+++ EXTRACT PROVIDED
There's an awful lot to like about this novel. It's surprising in many ways. You'd expect a fairly conservative community but the people of Santa Olivia display a very high level of pragmatism. Society does not break down, no fights erupt about the scarce resources. The threat of military intervention should riots break out keep the town reasonably save. Many people do the best they can even though they are not strictly speaking qualified for the job. Where many stories that display this level of post apocalyptic events see society fall apart completely, Santa Olivia maintains a sense of community that keeps society running on a basic level.
The language Carey uses is fairly direct, with a lot of dialogue and riddled with profanity, a great deal different from the flowery speech of the D'Angeline characters in the Kushiel series. It suits the main characters, who never had much of an education, pretty well. The book is written in the third person but you could almost believe it being their narrative. This style keeps the book, that is set over a period of several decades, moving at a fast pace.
Carey also does some very interesting things with Loup. She does not feel fear and therefore responds quite differently to situations than we would. Fear is not a consideration in any of her actions and while Tommy did his best to make sure she considers the consequences before she acts, Loup still does things we wouldn't even consider. The most interesting interaction that shows Loup's lack of fear is her relationship with Miguel Garza. As the son of one of the more powerful characters in the town, Miguel is used to bully and intimidate. None of which works on Loup. It exposes a side of Miguel's character not many people get to see. Carey also uses her inhuman strength and fearlessness as a contrast with the patron saint of the town, the child Santa Olivia.
++++++
+++ GIVEN RECORDS
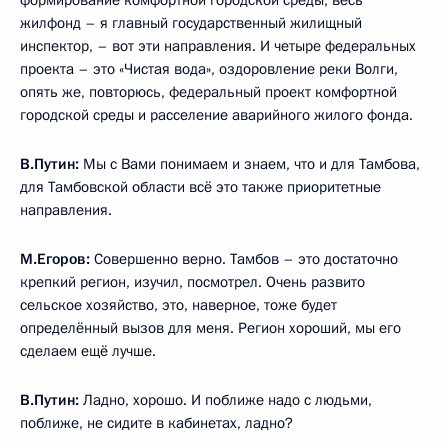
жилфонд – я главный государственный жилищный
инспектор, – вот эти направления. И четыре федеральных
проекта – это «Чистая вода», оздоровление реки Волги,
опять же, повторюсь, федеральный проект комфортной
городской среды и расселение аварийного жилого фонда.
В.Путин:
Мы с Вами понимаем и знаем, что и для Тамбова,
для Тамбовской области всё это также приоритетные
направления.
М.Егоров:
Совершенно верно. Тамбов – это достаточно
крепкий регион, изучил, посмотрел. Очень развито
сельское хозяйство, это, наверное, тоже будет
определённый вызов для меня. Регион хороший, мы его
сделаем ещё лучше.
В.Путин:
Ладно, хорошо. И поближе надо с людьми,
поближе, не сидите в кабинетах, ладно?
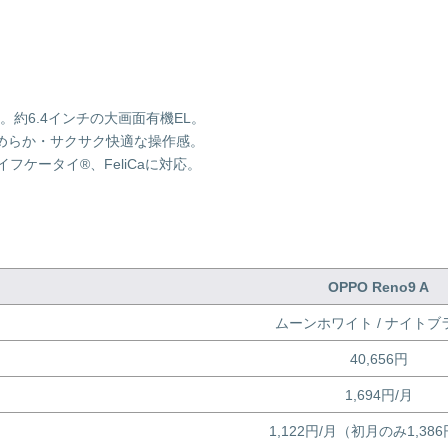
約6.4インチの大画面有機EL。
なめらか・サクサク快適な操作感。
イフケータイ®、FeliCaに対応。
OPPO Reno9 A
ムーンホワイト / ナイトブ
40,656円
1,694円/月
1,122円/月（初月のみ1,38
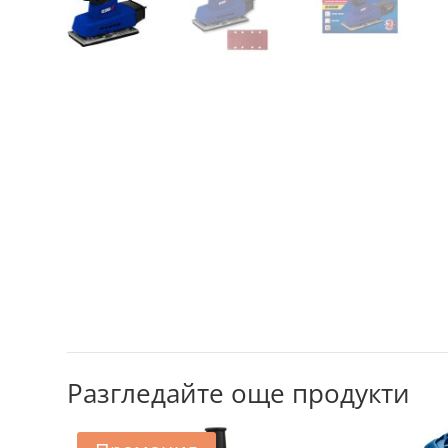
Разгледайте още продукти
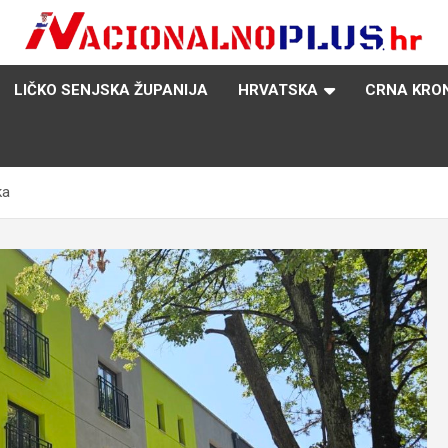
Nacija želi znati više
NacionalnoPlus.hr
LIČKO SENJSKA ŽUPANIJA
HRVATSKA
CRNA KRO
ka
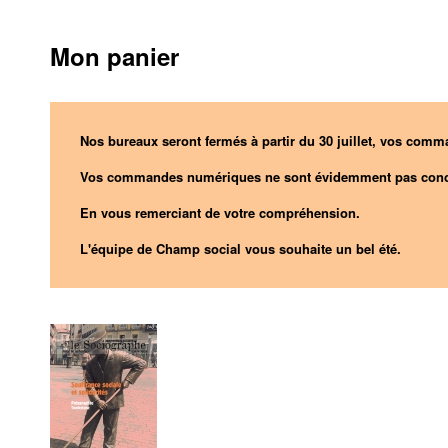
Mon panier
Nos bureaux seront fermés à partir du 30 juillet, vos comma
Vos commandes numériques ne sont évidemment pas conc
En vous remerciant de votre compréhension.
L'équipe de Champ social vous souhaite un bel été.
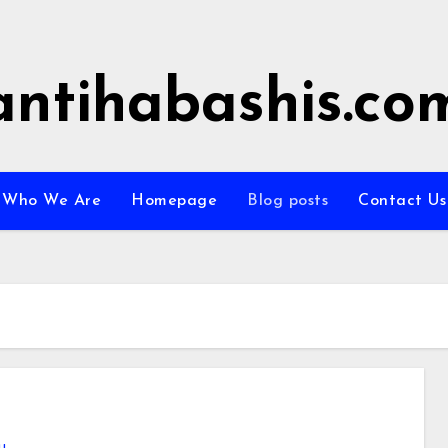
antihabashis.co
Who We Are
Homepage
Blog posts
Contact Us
++++++
### DIRECTIVE 1
In the novel review, reproduce the passage between "The language Carey" and "a fast pace.", inclusive, swapping "profanity" for "swearing".
### DIRECTIVE 2
Summarize the novel review in two sentences.
The data can be left aside.

### EXERCISE ANSWER 1
The language Carey uses is fairly direct, with a lot of dialogue and riddled with swearing, a great deal different from the flowery speech of the D'Angeline characters in the Kushiel series. It suits the main characters, who never had much of an education, pretty well. The book is written in the third person but you could almost believe it being their narrative. This style keeps the book, that is set over a period of several decades, moving at a fast pace.

### EXERCISE ANSWER 2
The novel is surprising because the people of Santa Olivia respond with pragmatism and keep a basic sense of community running instead of letting society fall apart, and Carey's direct, dialogue-heavy, profane language suits the poorly educated main characters and keeps the decades-long story moving at a fast pace. Carey also does interesting things with Loup, who does not feel fear, most notably in her relationship with Miguel Garza, whose bullying and intimidation fail on her and expose a side of him few people see.